Canon Announces the EOS T5i « Canon Rumors

100D: small! Canon U.S.A. Announces World?s Smallest And Lightest DSLR Camera the EOS SL1 « Canon Rumors

I hope behind there is a dramatically new sensor.


----------



## Overread (Mar 21, 2013)

A smaller Rebel - looks like Canon is keen not to lose the DSLR market to the Mirrorless market


----------



## Rafterman (Mar 21, 2013)

I am REALLY interested in the new 70D. I'm chomping at the bit to see a list of specs.


----------



## Overread (Mar 21, 2013)

I'll be interested to see if they keep the 70D separate from the 7D line. My gut feeling is that they will, but they could easily drop the 7D line and push people toward the 5DMIII and fullframe for higher spec cameras (they've already dropped their 1.3 fullframe crop from the 1D).


----------



## Rafterman (Mar 21, 2013)

It'd be nice to see the 70D return to the quality of the 40D and 50D. Not that the 60D is a poor camera by any stretch, but I wish they would have made it a strong follower to the 50D. Instead, they made a camera that should have been called the 55D or the 50D Mk II.


----------



## goodguy (Mar 22, 2013)

I personally am a bit disapointed Canon is not investing in a new sensor.
This 18MP is a good workhorse but its an old horse that needs replacing.


----------



## TommyB (Mar 25, 2013)

Theres a preview for the canon eos 100d it looks pretty good, the fact that its small and light is really cool, especially for a dslr 

Canon EOS 100D Camera Preview / Rebel SL1 Preview First Look Demo - YouTube


----------



## TommyB (Mar 25, 2013)

Also just came across this - Not even been 12 months and they are releasing it 

Canon EOS 700D Camera Preview / Rebel T5i Camera Preview & First Look - YouTube


----------



## Big Mike (Mar 25, 2013)

> It'd be nice to see the 70D return to the quality of the 40D and 50D. Not that the 60D is a poor camera by any stretch, but I wish they would have made it a strong follower to the 50D. Instead, they made a camera that should have been called the 55D or the 50D Mk II.


If they made a 70D that was closer in size/spec. to the 50D....it would pretty much be a 7D, or very close to it.  And what's the point of having two cameras in the line up, that are very similar to one another?

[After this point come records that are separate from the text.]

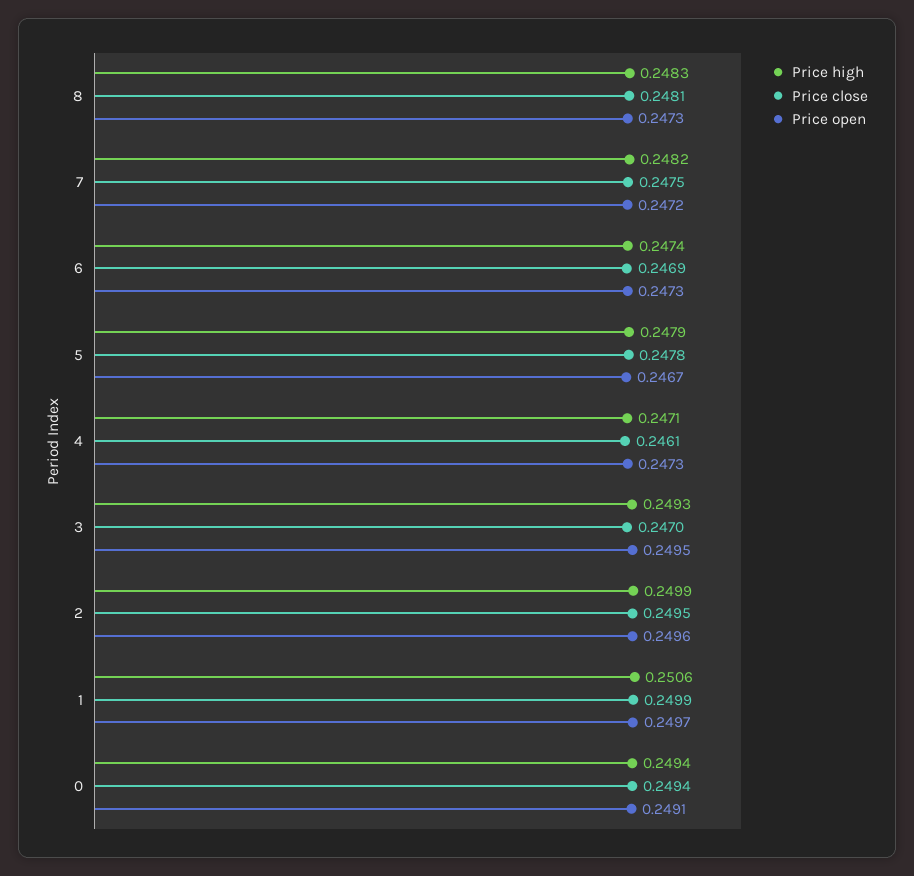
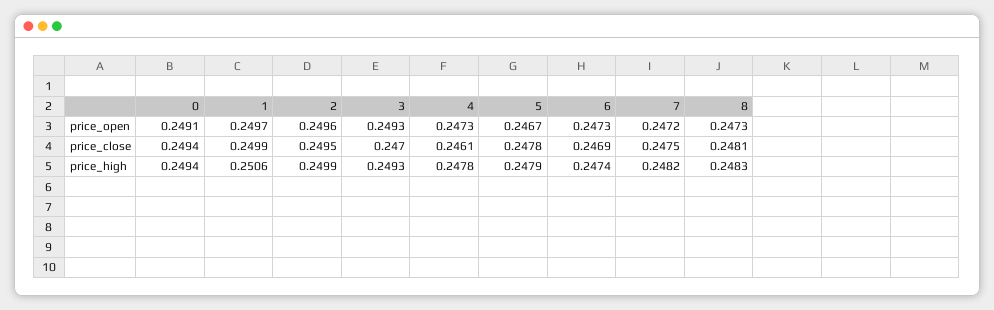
  {
    "Price high": {
      "8": 0.2483,
      "7": 0.2482,
      "6": 0.2474,
      "5": 0.2479,
-     "4": 0.2471,
+     "4": 0.2478,
      "3": 0.2493,
      "2": 0.2499,
      "1": 0.2506,
      "0": 0.2494
    },
    "Price close": {
      "8": 0.2481,
      "7": 0.2475,
      "6": 0.2469,
      "5": 0.2478,
      "4": 0.2461,
      "3": 0.247,
      "2": 0.2495,
      "1": 0.2499,
      "0": 0.2494
    },
    "Price open": {
      "8": 0.2473,
      "7": 0.2472,
      "6": 0.2473,
      "5": 0.2467,
      "4": 0.2473,
-     "3": 0.2495,
+     "3": 0.2493,
      "2": 0.2496,
      "1": 0.2497,
      "0": 0.2491
    }
  }

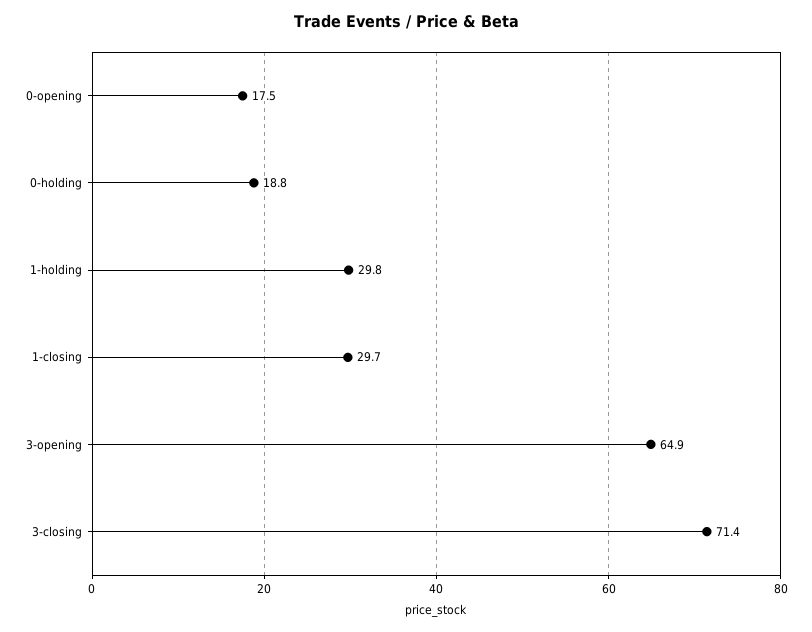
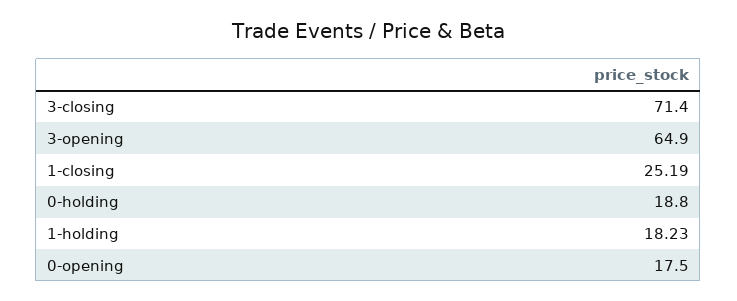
  {
    "0-opening": 17.5,
    "0-holding": 18.8,
-   "1-holding": 29.8,
+   "1-holding": 18.23,
-   "1-closing": 29.7,
+   "1-closing": 25.19,
    "3-opening": 64.9,
    "3-closing": 71.4
  }

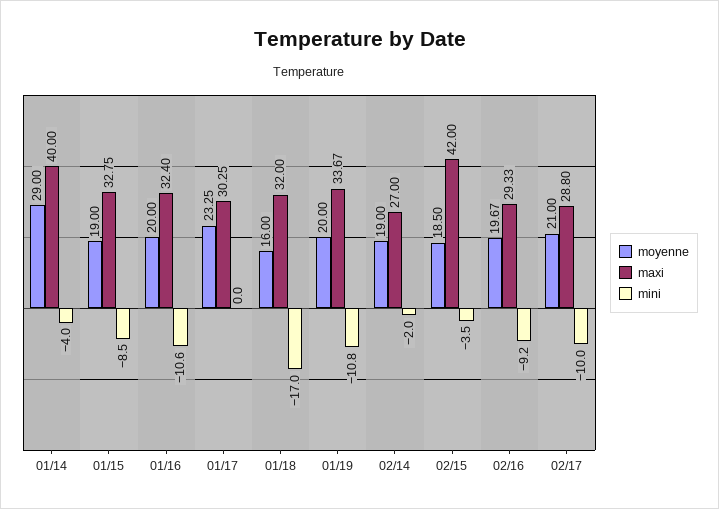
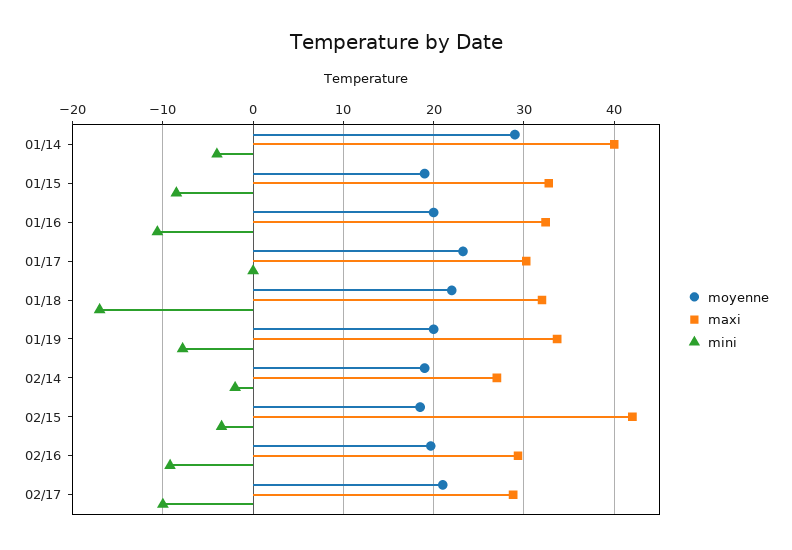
  {
    "moyenne": {
      "01/14": 29,
      "01/15": 19,
      "01/16": 20,
      "01/17": 23.25,
-     "01/18": 16,
+     "01/18": 22,
      "01/19": 20,
      "02/14": 19,
      "02/15": 18.5,
      "02/16": 19.67,
      "02/17": 21
    },
    "maxi": {
      "01/14": 40,
      "01/15": 32.75,
      "01/16": 32.4,
      "01/17": 30.25,
      "01/18": 32,
      "01/19": 33.67,
      "02/14": 27,
      "02/15": 42,
      "02/16": 29.33,
      "02/17": 28.8
    },
    "mini": {
      "01/14": -4,
      "01/15": -8.5,
      "01/16": -10.6,
      "01/17": 0,
      "01/18": -17,
-     "01/19": -10.8,
+     "01/19": -8,
      "02/14": -2,
      "02/15": -3.5,
      "02/16": -9.2,
      "02/17": -10
    }
  }

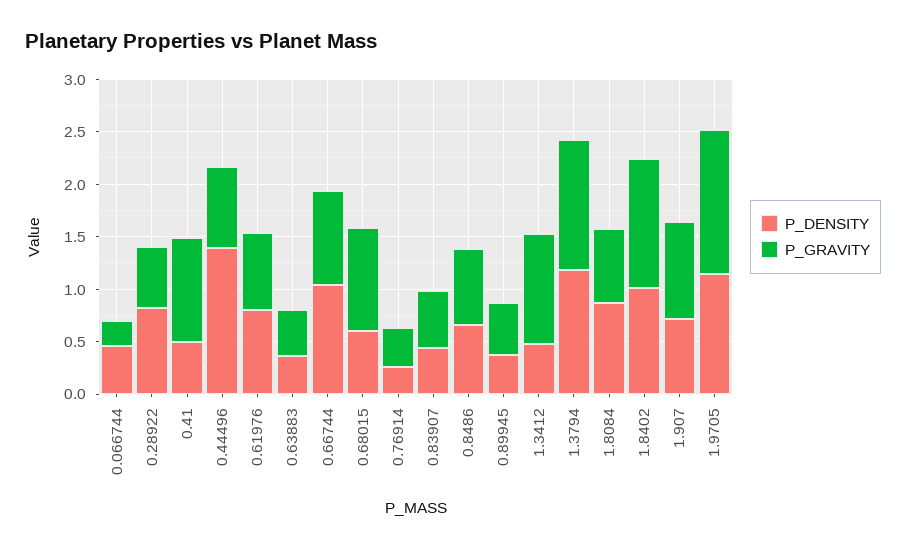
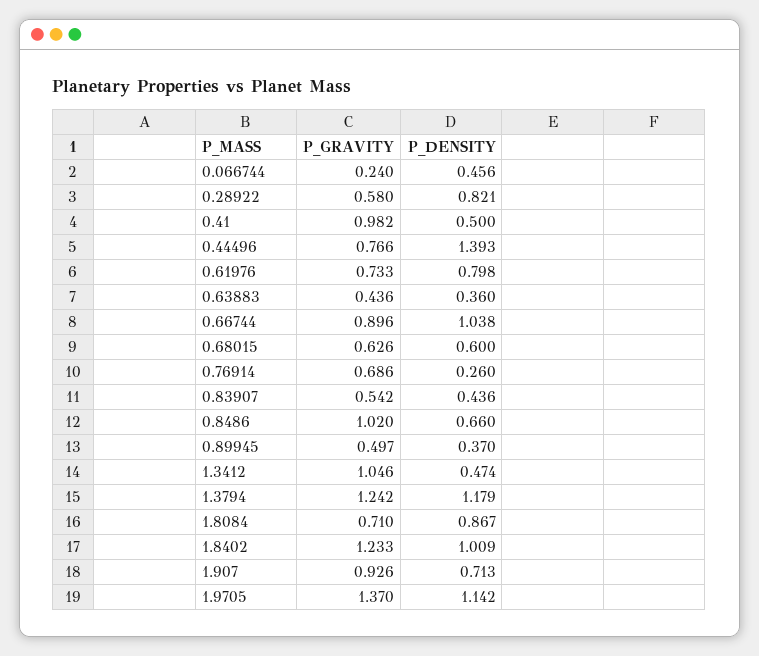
  {
    "P_DENSITY": {
      "0.066744": 0.456,
      "0.28922": 0.821,
      "0.41": 0.5,
      "0.44496": 1.393,
      "0.61976": 0.798,
      "0.63883": 0.36,
      "0.66744": 1.038,
      "0.68015": 0.6,
      "0.76914": 0.26,
      "0.83907": 0.436,
      "0.8486": 0.66,
      "0.89945": 0.37,
      "1.3412": 0.474,
      "1.3794": 1.179,
      "1.8084": 0.867,
      "1.8402": 1.009,
      "1.907": 0.713,
      "1.9705": 1.142
    },
    "P_GRAVITY": {
      "0.066744": 0.24,
      "0.28922": 0.58,
      "0.41": 0.982,
      "0.44496": 0.766,
      "0.61976": 0.733,
      "0.63883": 0.436,
      "0.66744": 0.896,
-     "0.68015": 1,
+     "0.68015": 0.626,
-     "0.76914": 0.4,
+     "0.76914": 0.686,
      "0.83907": 0.542,
-     "0.8486": 0.7,
+     "0.8486": 1.02,
      "0.89945": 0.497,
      "1.3412": 1.046,
      "1.3794": 1.242,
      "1.8084": 0.71,
      "1.8402": 1.233,
      "1.907": 0.926,
      "1.9705": 1.37
    }
  }

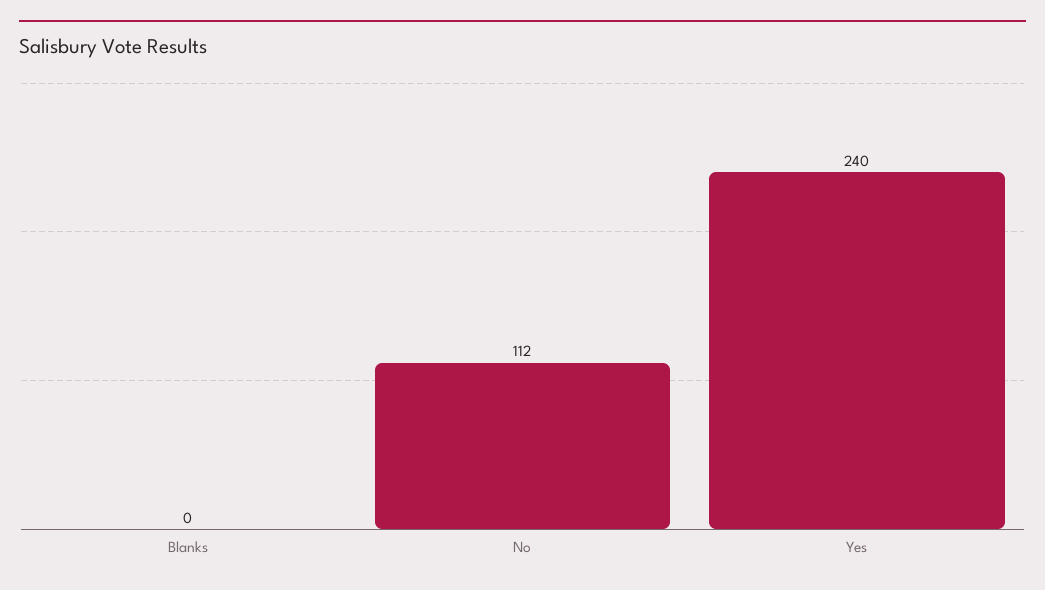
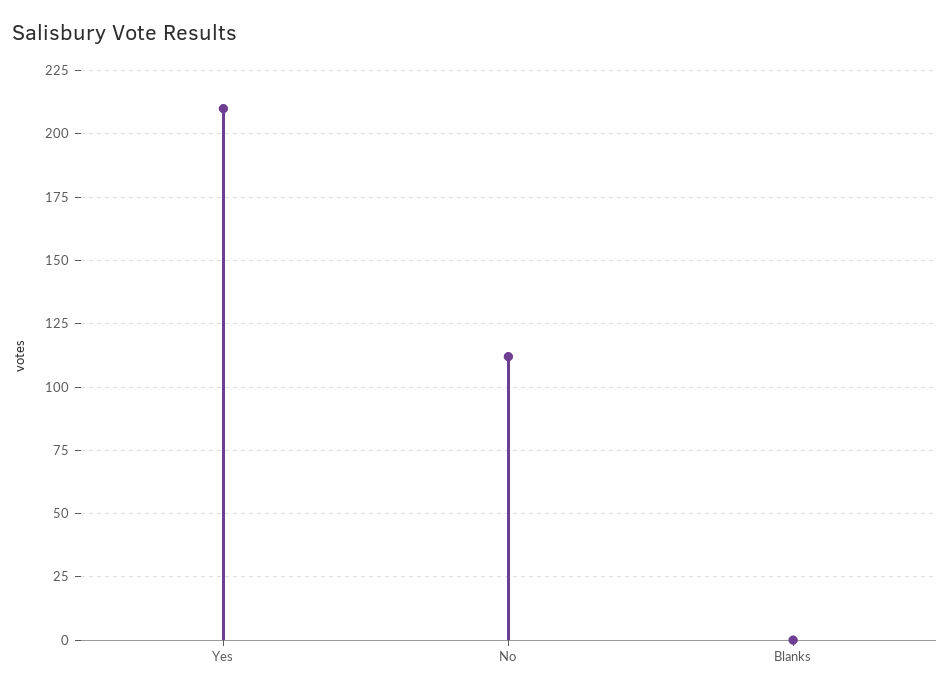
  {
    "Blanks": 0,
    "No": 112,
-   "Yes": 240
+   "Yes": 210
  }

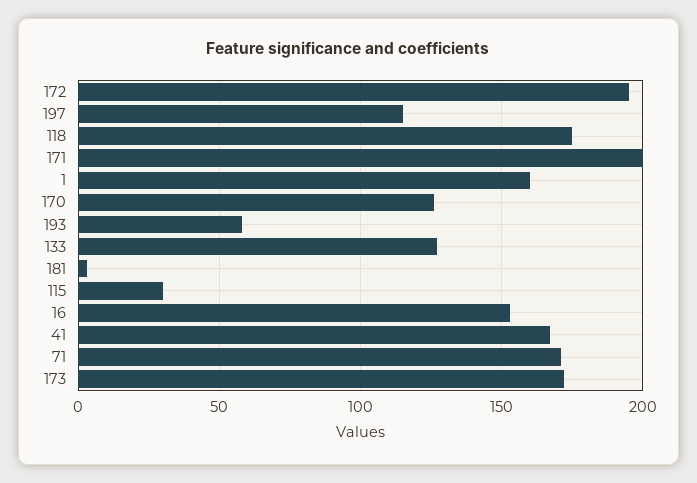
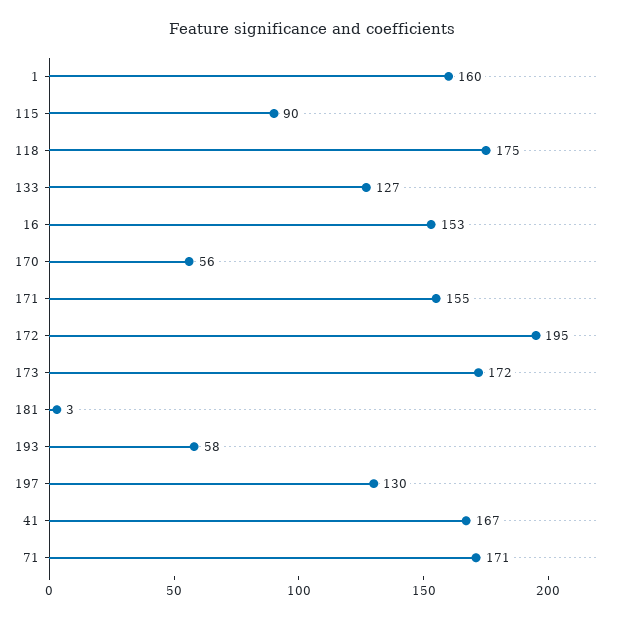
  {
    "172": 195,
-   "197": 115,
+   "197": 130,
    "118": 175,
-   "171": 200,
+   "171": 155,
    "1": 160,
-   "170": 125,
+   "170": 56,
    "193": 58,
    "133": 127,
    "181": 3,
-   "115": 30,
+   "115": 90,
    "16": 153,
    "41": 167,
    "71": 171,
    "173": 172
  }

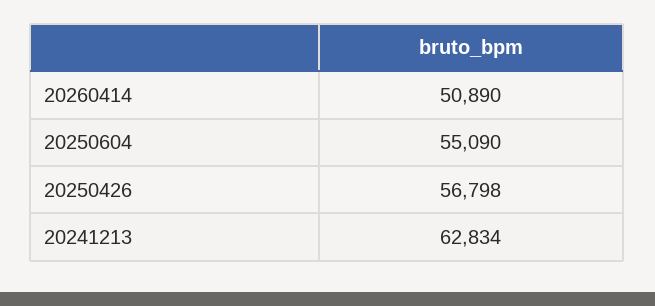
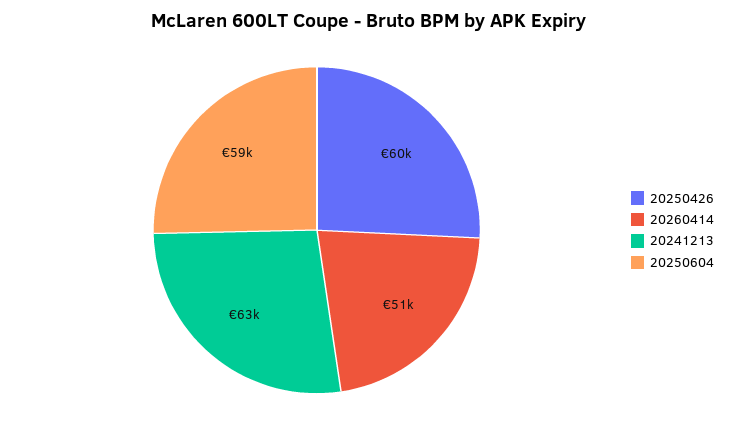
  {
    "20260414": 50890,
-   "20250604": 55090,
+   "20250604": 59000,
-   "20250426": 56798,
+   "20250426": 60000,
    "20241213": 62834
  }

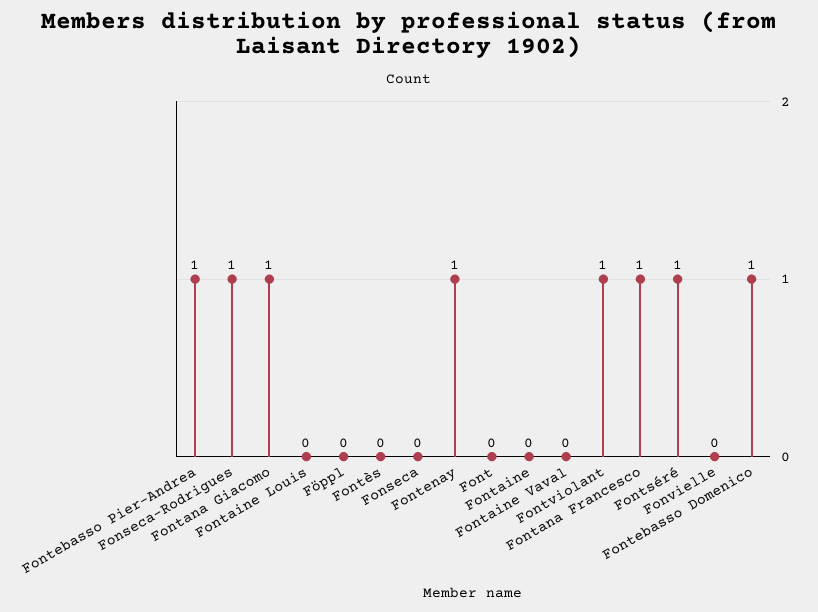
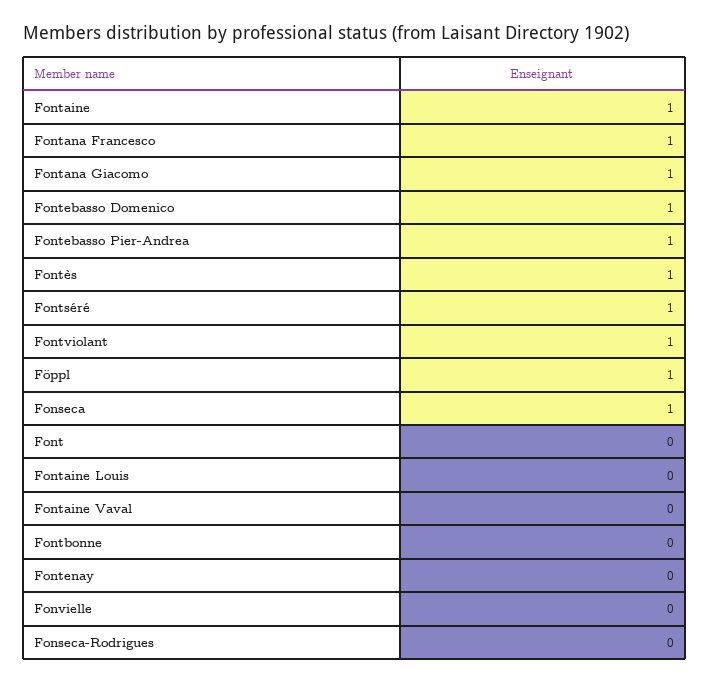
  {
    "Fontebasso Pier-Andrea": 1,
-   "Fonseca-Rodrigues": 1,
+   "Fonseca-Rodrigues": 0,
    "Fontana Giacomo": 1,
    "Fontaine Louis": 0,
-   "Föppl": 0,
+   "Föppl": 1,
-   "Fontès": 0,
+   "Fontès": 1,
-   "Fonseca": 0,
+   "Fonseca": 1,
-   "Fontenay": 1,
+   "Fontenay": 0,
    "Font": 0,
-   "Fontaine": 0,
+   "Fontaine": 1,
    "Fontaine Vaval": 0,
    "Fontviolant": 1,
    "Fontana Francesco": 1,
    "Fontséré": 1,
    "Fonvielle": 0,
-   "Fontebasso Domenico": 1
+   "Fontebasso Domenico": 1,
+   "Fontbonne": 0
  }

I, too, was somewhat disappointed when the X0D lineup took a nosedive between the 50D and 60D...but looking at the lineup as a whole, the 60D does seem to make more sense.  

I can't remember the last time that new DSLR models actually pleased a majority of us 'internet camera nerds'.  We always expect way more features/spec. and a much lower price point.


----------